By making the system so complex, there is always an answer that "honestly" avoids the question. Look at Mr. Bernanke's demeanor during questioning by the House Banking Committee (by Ron Paul, in particular). No one could be more furtive, honest and straightforward. Mr. Bernanke even goes so far as to admit that inflation is indeed a surreptitious tax that hurts the poor the most. But he would categorically deny that the Federal Reserve is responsible for inflation, in fact, quite the opposite, one of the jobs of the Federal Reserve is to combat inflation and its use of open market operations - even quantitative easing - are all done to accomplish this very thing. As with the Lord, the ways of the Federal Reserve are mysterious, however. Quantitative easing is a euphemism for "printing money like a march hare" but this is done to promote stability by preventing deflation, not to cause inflation. When the Federal Reserve determines that we are no longer in danger of deflation, it will end QE and will begin raising interest rates in order to prevent inflation! My, what great guardians of the national money we have! Three cheers for the Federal Reserve!

Clayton -

http://voluntaryistreader.wordpress.com
  • | Post Points: 35
Top 150 Contributor
618 Posts
Points 10,170

By making the system so complex, there is always an answer that "honestly" avoids the question. Look at Mr.
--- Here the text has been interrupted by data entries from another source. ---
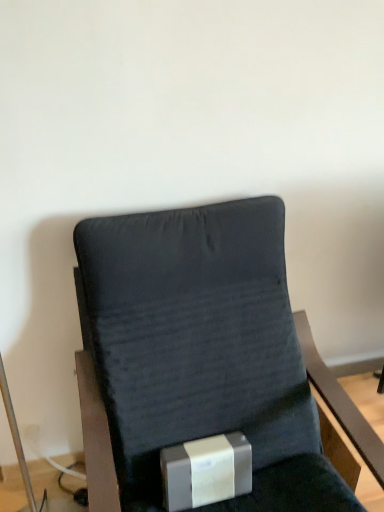
Question: Is dark fabric chair at center positioned beyond the bounds of silver metallic box at lower center?

Choices:
 (A) no
 (B) yes

Answer: (B)

Question: Is dark fabric chair at center shorter than silver metallic box at lower center?

Choices:
 (A) yes
 (B) no

Answer: (B)

Question: From the image's perspective, is dark fabric chair at center located beneath silver metallic box at lower center?

Choices:
 (A) no
 (B) yes

Answer: (A)

Question: Does dark fabric chair at center have a lesser width compared to silver metallic box at lower center?

Choices:
 (A) no
 (B) yes

Answer: (A)

Question: Considering the relative sizes of dark fabric chair at center and silver metallic box at lower center in the image provided, is dark fabric chair at center taller than silver metallic box at lower center?

Choices:
 (A) yes
 (B) no

Answer: (A)

Question: Are dark fabric chair at center and silver metallic box at lower center beside each other?

Choices:
 (A) yes
 (B) no

Answer: (B)

Question: From the image's perspective, is silver metallic box at lower center over dark fabric chair at center?

Choices:
 (A) yes
 (B) no

Answer: (B)

Question: Are silver metallic box at lower center and dark fabric chair at center located far from each other?

Choices:
 (A) yes
 (B) no

Answer: (B)

Question: Considering the relative positions of silver metallic box at lower center and dark fabric chair at center in the image provided, is silver metallic box at lower center in front of dark fabric chair at center?

Choices:
 (A) no
 (B) yes

Answer: (A)

Question: Can you confirm if silver metallic box at lower center is shorter than dark fabric chair at center?

Choices:
 (A) yes
 (B) no

Answer: (A)

Question: Considering the relative positions of silver metallic box at lower center and dark fabric chair at center in the image provided, is silver metallic box at lower center to the left of dark fabric chair at center from the viewer's perspective?

Choices:
 (A) no
 (B) yes

Answer: (B)

Question: Is silver metallic box at lower center oriented towards dark fabric chair at center?

Choices:
 (A) yes
 (B) no

Answer: (A)

Question: Looking at the image, does dark fabric chair at center seem bigger or smaller compared to silver metallic box at lower center?

Choices:
 (A) big
 (B) small

Answer: (A)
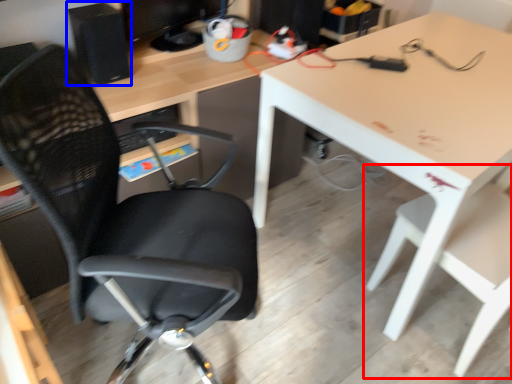
Question: Which of the following is the closest to the observer, chair (highlighted by a red box) or computer tower (highlighted by a blue box)?

Choices:
 (A) chair
 (B) computer tower

Answer: (A)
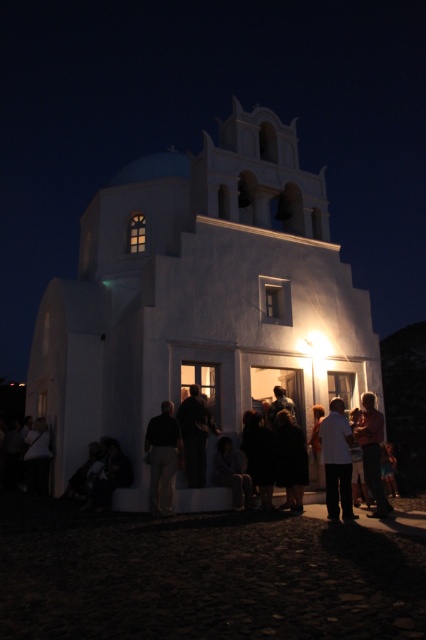
Consider the image. Does white matte church at center have a lesser width compared to dark clothing crowd at center?

Incorrect, white matte church at center's width is not less than dark clothing crowd at center's.

Does white matte church at center have a lesser height compared to dark clothing crowd at center?

In fact, white matte church at center may be taller than dark clothing crowd at center.

Between point (201, 170) and point (126, 493), which one is positioned in front?

Point (126, 493) is more forward.

Identify the location of white matte church at center. The image size is (426, 640). (199, 298).

Which is more to the left, white matte church at center or dark gray pants at center?

white matte church at center

Who is more forward, (310, 269) or (149, 433)?

Point (149, 433) is more forward.

Find the location of a particular element. This screenshot has width=426, height=640. white matte church at center is located at coordinates (199, 298).

Can you confirm if white matte shirt at center is taller than matte pink shirt at right?

No, white matte shirt at center is not taller than matte pink shirt at right.

Which is more to the left, white matte shirt at center or matte pink shirt at right?

From the viewer's perspective, white matte shirt at center appears more on the left side.

Which is behind, point (353, 516) or point (365, 404)?

Point (365, 404)

At what (x,y) coordinates should I click in order to perform the action: click on white matte shirt at center. Please return your answer as a coordinate pair (x, y). The width and height of the screenshot is (426, 640). Looking at the image, I should click on (336, 460).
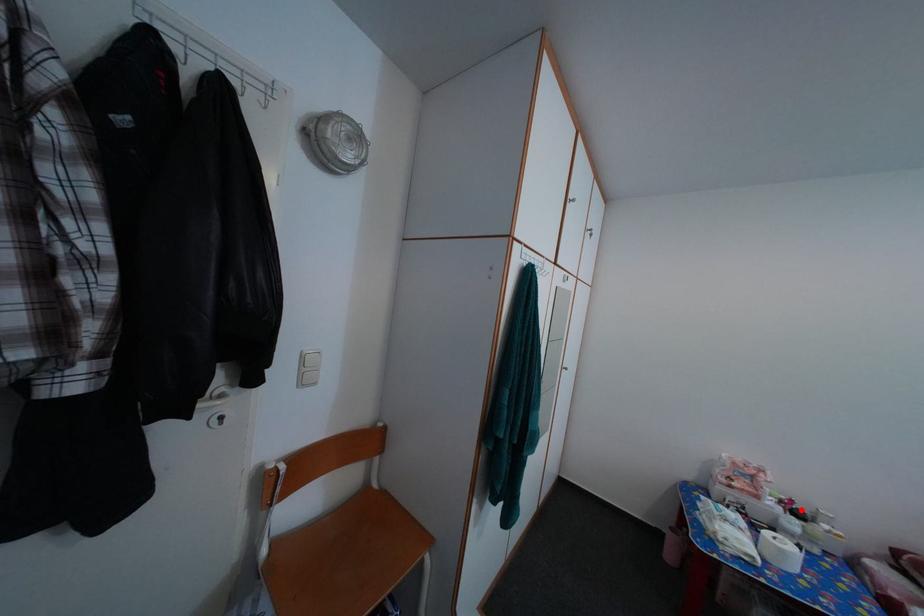
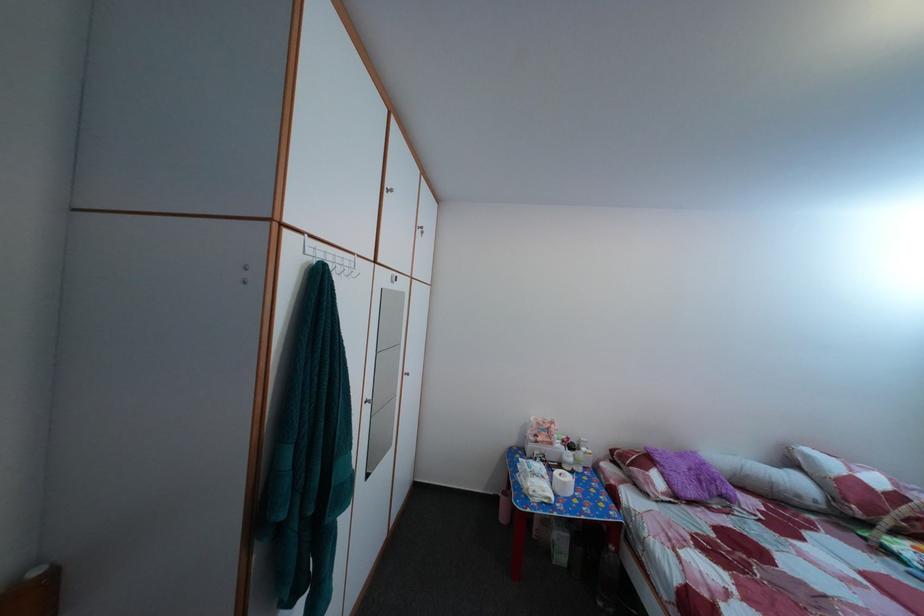
Question: I am providing you with two images of the same scene from different viewpoints. Image1 has a red point marked. In image2, the corresponding 3D location appears at what relative position? Reply with the corresponding letter.

Choices:
 (A) Closer
 (B) Farther

Answer: (B)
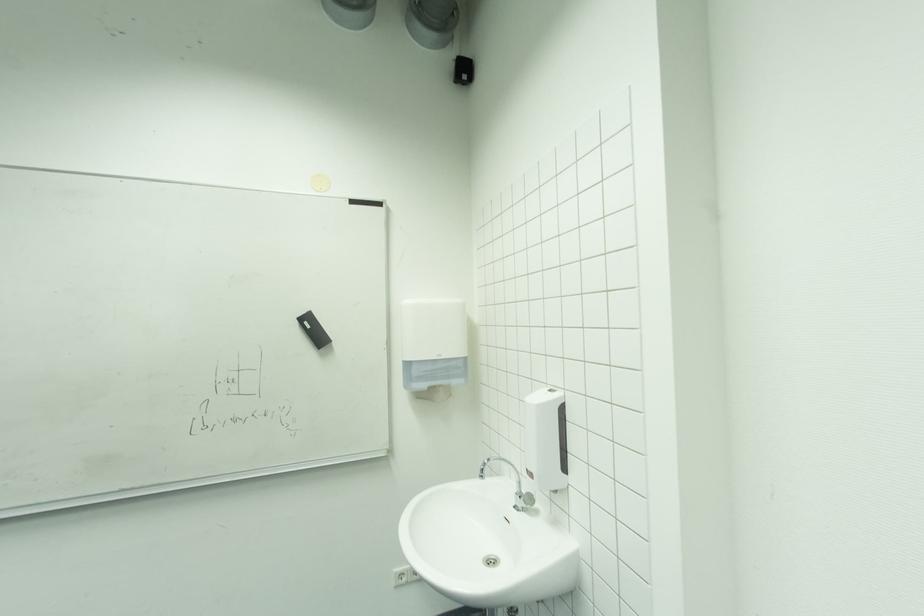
Bernanke's demeanor during questioning by the House Banking Committee (by Ron Paul, in particular).

In the context of the current banking system in place and power that the fed weilds over the economy it may be a good thing the the chairman is cryptic.  Considering that alluding to certain policies or admitting certain truths can cause dramatic shifts in the economy.
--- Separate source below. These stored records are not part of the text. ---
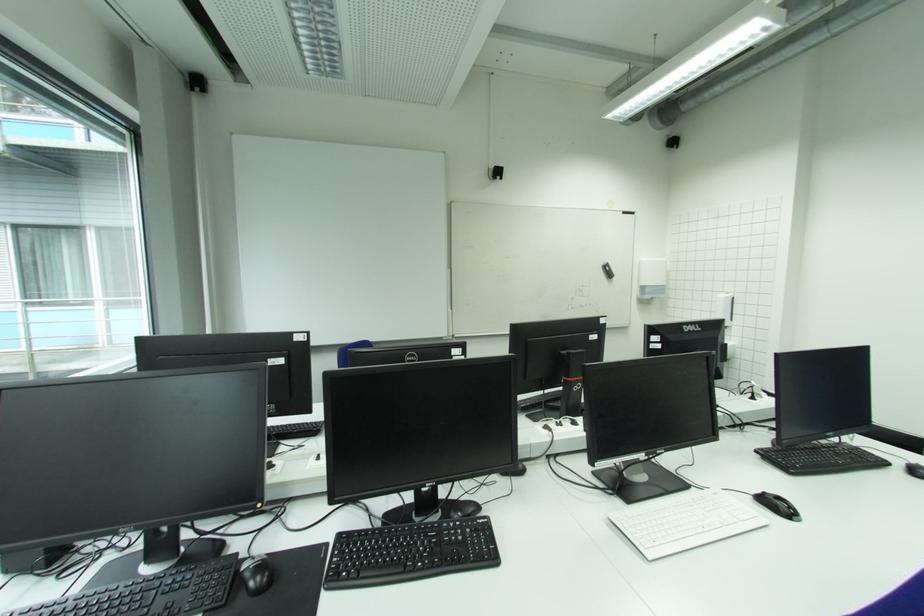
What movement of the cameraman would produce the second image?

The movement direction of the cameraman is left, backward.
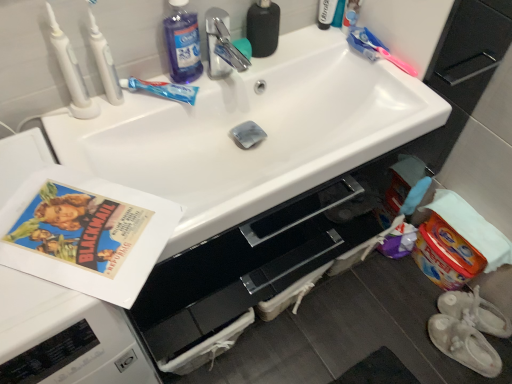
Locate an element on the screen. This screenshot has height=384, width=512. free space on the front side of white plastic toothbrush at upper left, placed as the 3th toothbrush when sorted from right to left is located at coordinates (94, 137).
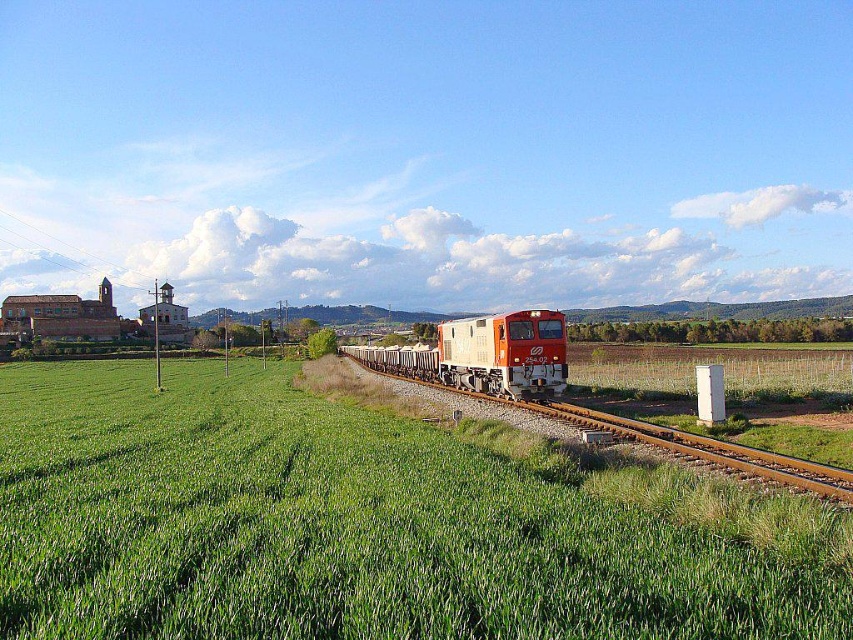
You are standing at the center of the image. Which direction should you walk to reach the green grass at center?

The green grass at center is located at point coordinates of (373, 522). Since you are already at the center, you are already standing on the green grass at center.

You are standing at the point labeled point [421,364] and want to walk to the point labeled point [822,618]. Which direction should you face to walk towards your destination?

You should face away from the camera because point [822,618] is closer to the camera than point [421,364].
Of course, this is just another arguement to end the fed.

PS. I also think that they genuinely believe that what they are doing to good and neccessary.  (have to break a few eggs to make an omelet mentality)  I dont think the motivation is to get over on people.

  • | Post Points: 20
replied on Fri, Jun 11 2010 6:10 PM

 "But you're missing the point... the money has been withdrawn and spent and all that is left at the bank are ledger entries or paper notes that give individuals the illusion that they have gold in the bank when, in reality, the gold is out there being spent and driving up prices (inflation)."

is it both the lent gold and and the ledger-entries/paper-notes that are out there bidding up prices??

  • | Post Points: 5
replied on Fri, Jun 11 2010 6:13 PM

which all perpetuated the bubble.

 

is a bubble as you call it produced by inflation??

  • | Post Points: 5
replied on Fri, Jun 11 2010 6:17 PM

if teh federal reserve were abolished how would  paper dolalrs and currency be created??

 

would teh treasury just print them directly to meet some type of reserve issues with individual banks??

 

would this in itself with existing paper cash requirments jsut keep teh same level of dollar inflation occurring with banks lending to banks directly without a fed but there own networks??

 

the current deposit insurance schemes are separate from the federal reserve right???

  • | Post Points: 5
replied on Fri, Jun 11 2010 6:20 PM

is ther feds mission to combat price inflation or monetary inflation???